Question 10: Real-world Scenario – Healthcare Disease Prediction
Step-by-Step Process:

Data Cleaning & Handling Missing Values:

Use mean/median imputation for numerical features.

Use mode imputation or most frequent strategy for categorical features.

from sklearn.impute import SimpleImputer
imputer = SimpleImputer(strategy='mean')
X_num = imputer.fit_transform(X_num)


Encoding Categorical Features:

Convert non-numeric data using OneHotEncoder or LabelEncoder.

from sklearn.preprocessing import OneHotEncoder
encoder = OneHotEncoder()
X_cat = encoder.fit_transform(X_cat).toarray()
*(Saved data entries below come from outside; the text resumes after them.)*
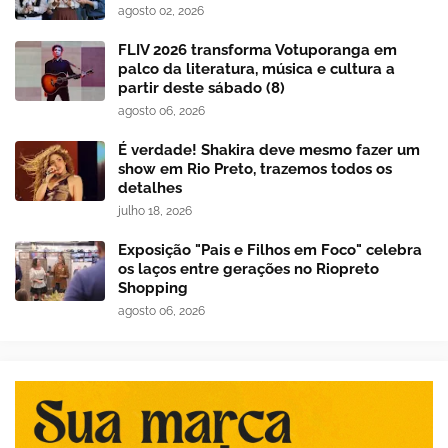
agosto 02, 2026
FLIV 2026 transforma Votuporanga em
palco da literatura, música e cultura a
partir deste sábado (8)
agosto 06, 2026
É verdade! Shakira deve mesmo fazer um
show em Rio Preto, trazemos todos os
detalhes
julho 18, 2026
Exposição "Pais e Filhos em Foco" celebra
os laços entre gerações no Riopreto
Shopping
agosto 06, 2026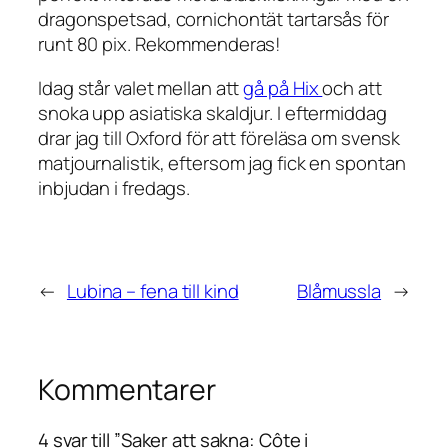
dragonspetsad, cornichontät tartarsås för
runt 80 pix. Rekommenderas!
Idag står valet mellan att
gå på Hix
och att
snoka upp asiatiska skaldjur. I eftermiddag
drar jag till Oxford för att föreläsa om svensk
matjournalistik, eftersom jag fick en spontan
inbjudan i fredags.
←
Lubina – fena till kind
Blåmussla
→
Kommentarer
4 svar till ”Saker att sakna: Côte i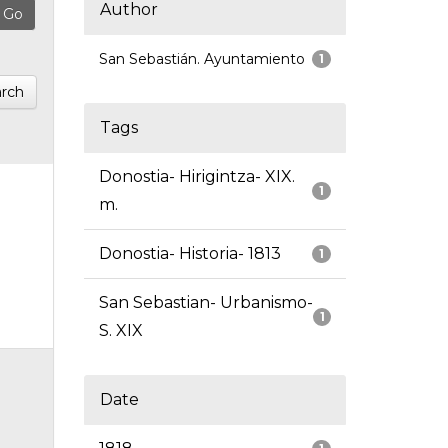
Author
San Sebastián. Ayuntamiento
1
rch
Tags
Donostia- Hirigintza- XIX.
1
m.
Donostia- Historia- 1813
1
San Sebastian- Urbanismo-
1
S. XIX
Date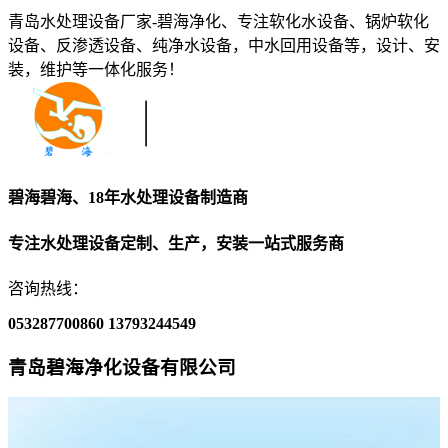
青岛水处理设备厂家-碧海净化、专注软化水设备、锅炉软化
设备、反渗透设备、纯净水设备，中水回用设备等，设计、安
装，维护等一体化服务！
碧海碧海、18年水处理设备制造商
专注水处理设备定制、生产，安装一站式服务商
咨询热线：
053287700860
13793244549
青岛碧海净化设备有限公司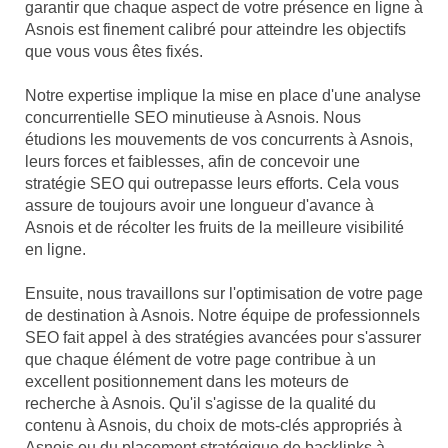
garantir que chaque aspect de votre présence en ligne à
Asnois est finement calibré pour atteindre les objectifs
que vous vous êtes fixés.
Notre expertise implique la mise en place d'une analyse
concurrentielle SEO minutieuse à Asnois. Nous
étudions les mouvements de vos concurrents à Asnois,
leurs forces et faiblesses, afin de concevoir une
stratégie SEO qui outrepasse leurs efforts. Cela vous
assure de toujours avoir une longueur d'avance à
Asnois et de récolter les fruits de la meilleure visibilité
en ligne.
Ensuite, nous travaillons sur l'optimisation de votre page
de destination à Asnois. Notre équipe de professionnels
SEO fait appel à des stratégies avancées pour s'assurer
que chaque élément de votre page contribue à un
excellent positionnement dans les moteurs de
recherche à Asnois. Qu'il s'agisse de la qualité du
contenu à Asnois, du choix de mots-clés appropriés à
Asnois ou du placement stratégique de backlinks à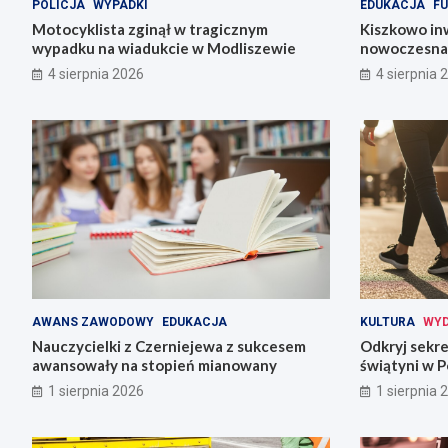
POLICJA
WYPADKI
EDUKACJA
FU
Motocyklista zginął w tragicznym
Kiszkowo inw
wypadku na wiadukcie w Modliszewie
nowoczesna 
4 sierpnia 2026
4 sierpnia 
AWANS ZAWODOWY
EDUKACJA
KULTURA
WYD
Nauczycielki z Czerniejewa z sukcesem
Odkryj sekre
awansowały na stopień mianowany
świątyni w P
1 sierpnia 2026
1 sierpnia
Training the Decision Tree:

model = DecisionTreeClassifier(random_state=42)
model.fit(X_train, y_train)


Hyperparameter Tuning:

Use GridSearchCV to find best max_depth, min_samples_split, etc.

Model Evaluation:

Evaluate using metrics: Accuracy, Precision, Recall, F1-score.

from sklearn.metrics import classification_report
print(classification_report(y_test, model.predict(X_test)))


Business Value:

Helps doctors predict diseases early.

Improves diagnostic accuracy.

Reduces treatment costs and patient risk.

Enables data-driven decision making in healthcare.